Chart comprehension data:
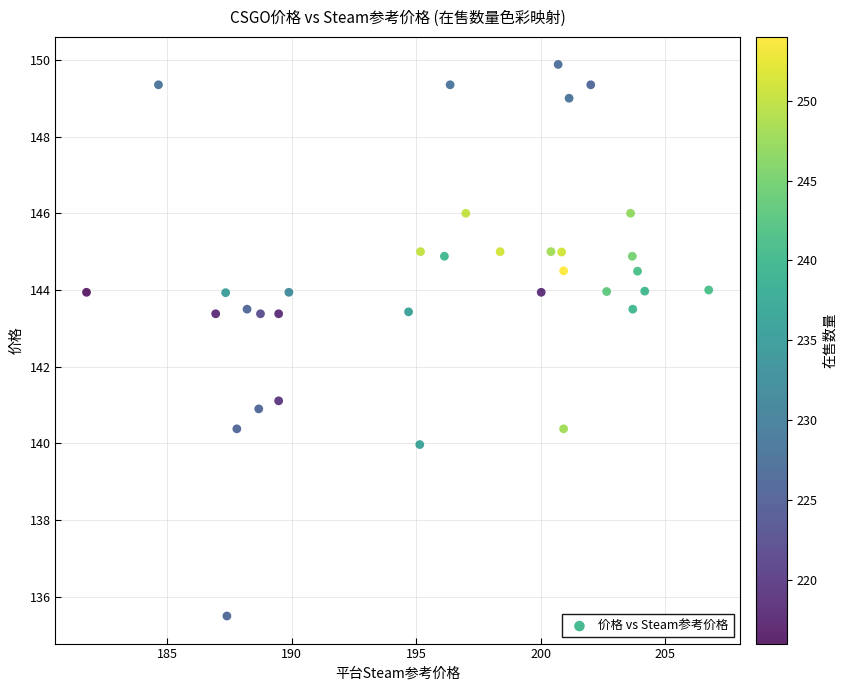

What is the range of Y values (max minus min)?

14.4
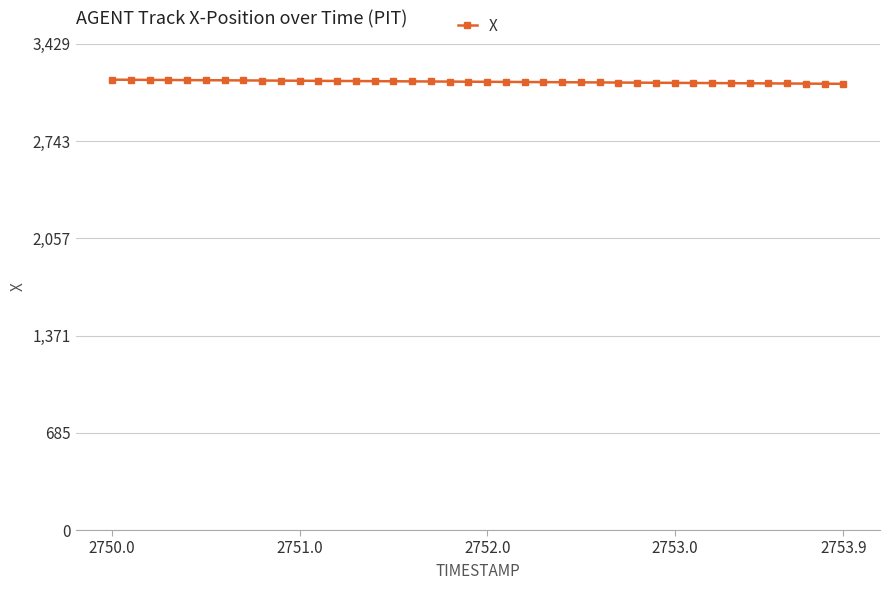

How many series are shown in this chart?

1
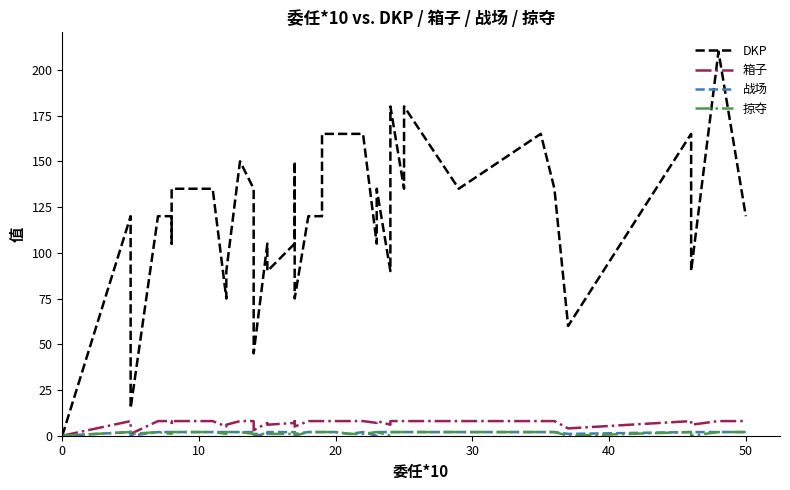

How many lines are shown in the chart?

4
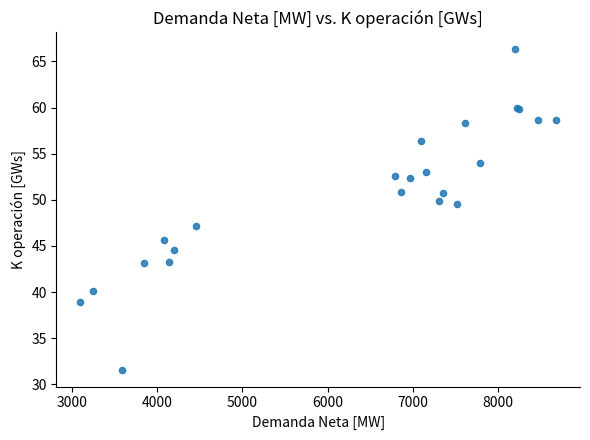

What Y value in the scatter plot is closest to 48?

47.2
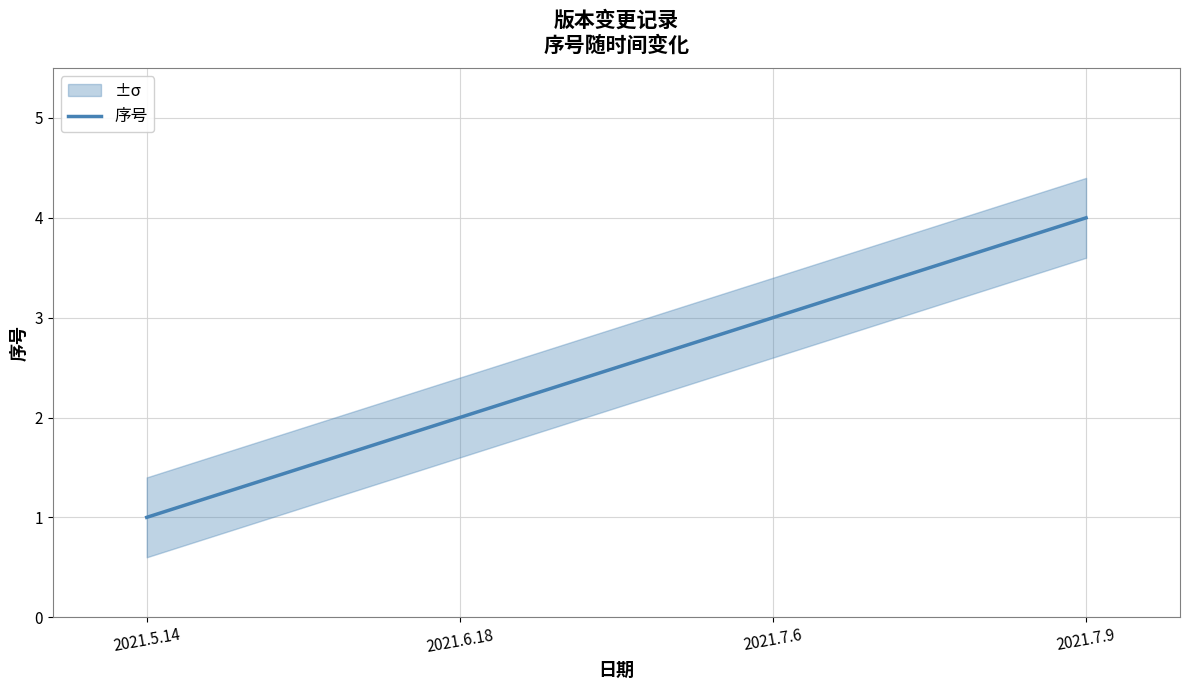

What is the label of the 1st point from the left?

2021.5.14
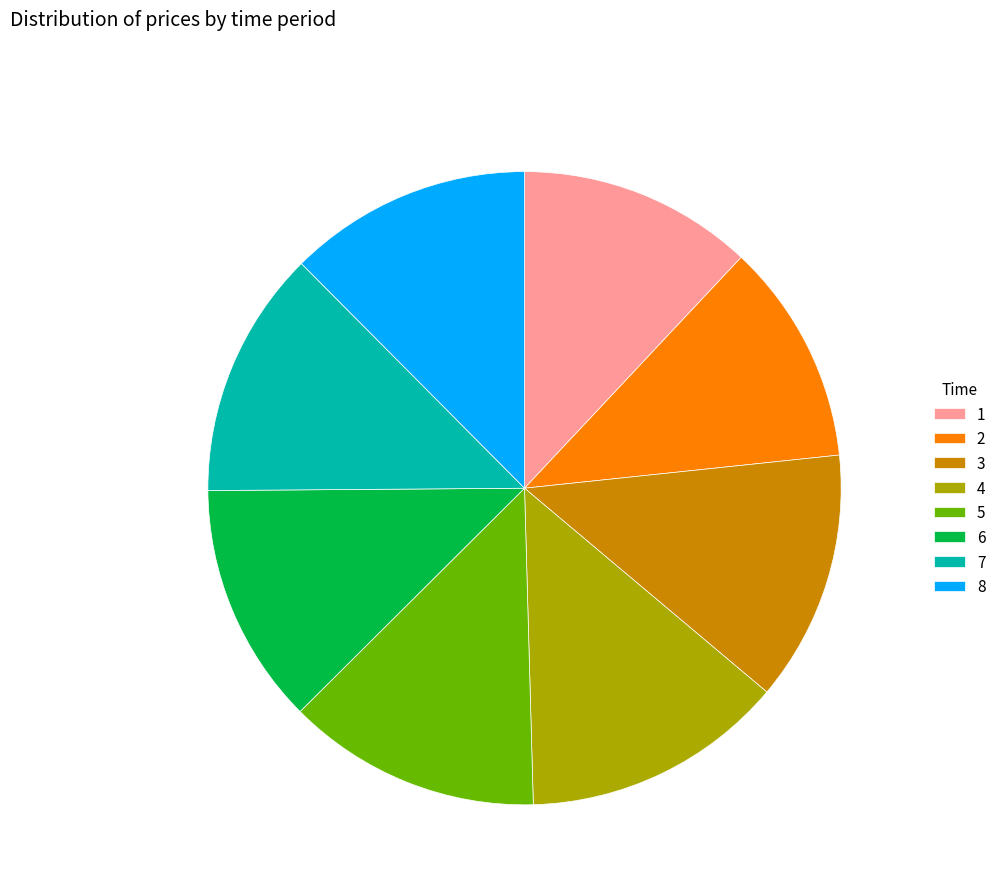

Does 5 account for over 50% of the chart?

No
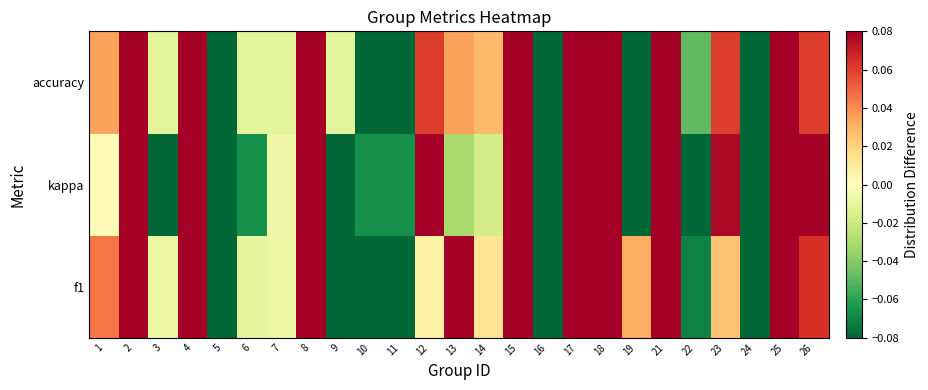

What is the total value across all series at 4?

0.6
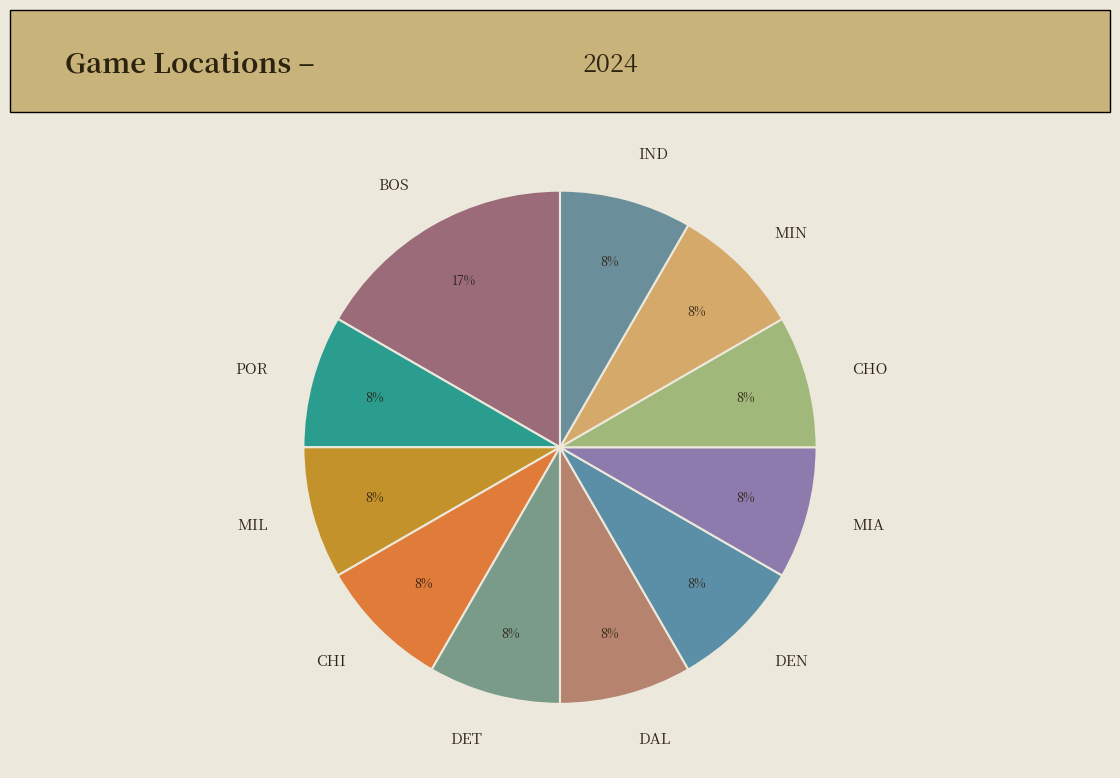

How many slices are in this pie chart?

11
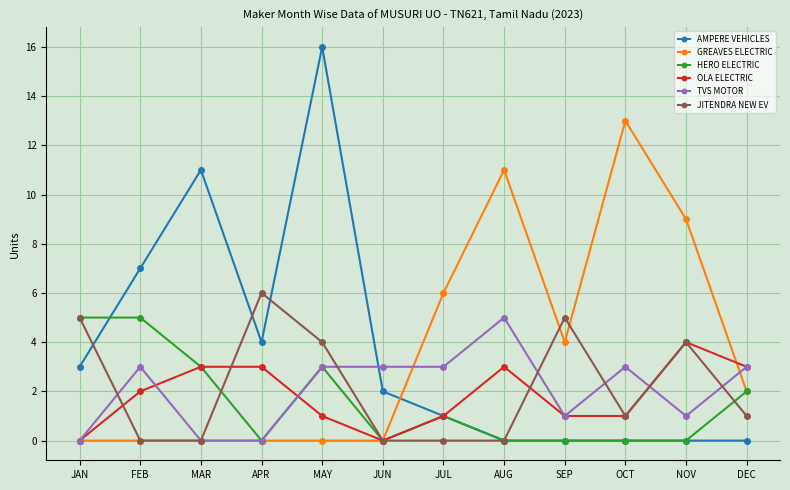

What is the difference between the second highest and second lowest values in the JITENDRA NEW EV series?

5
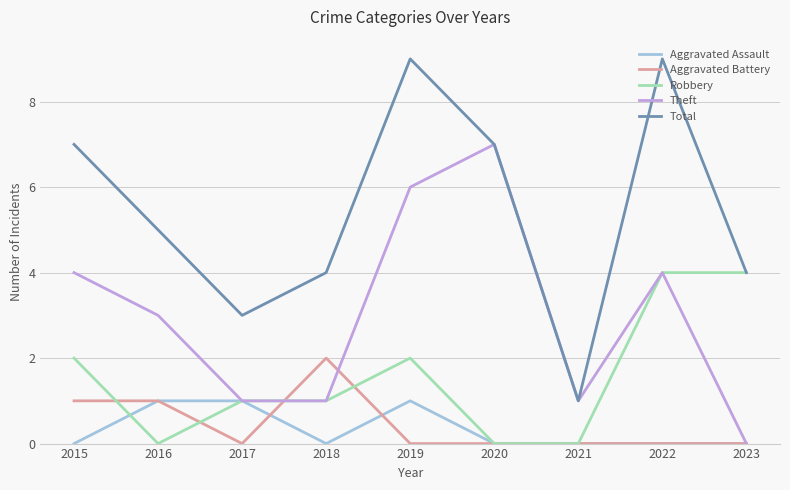

List the series in order of their peak value, lowest first.

Aggravated Assault, Aggravated Battery, Robbery, Theft, Total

**YOUR INSTRUCTIONS**: Rewrite the lines above, replacing every "chart" with "graph" and leaving everything else unchanged. Leave the pictures out.

**FINISHED EXERCISE**:
What is the range of Y values (max minus min)?

14.4

How many series are shown in this graph?

1

How many lines are shown in the graph?

4

What Y value in the scatter plot is closest to 48?

47.2

What is the label of the 1st point from the left?

2021.5.14

Does 5 account for over 50% of the graph?

No

What is the total value across all series at 4?

0.6

How many slices are in this pie graph?

11

What is the difference between the second highest and second lowest values in the JITENDRA NEW EV series?

5

List the series in order of their peak value, lowest first.

Aggravated Assault, Aggravated Battery, Robbery, Theft, Total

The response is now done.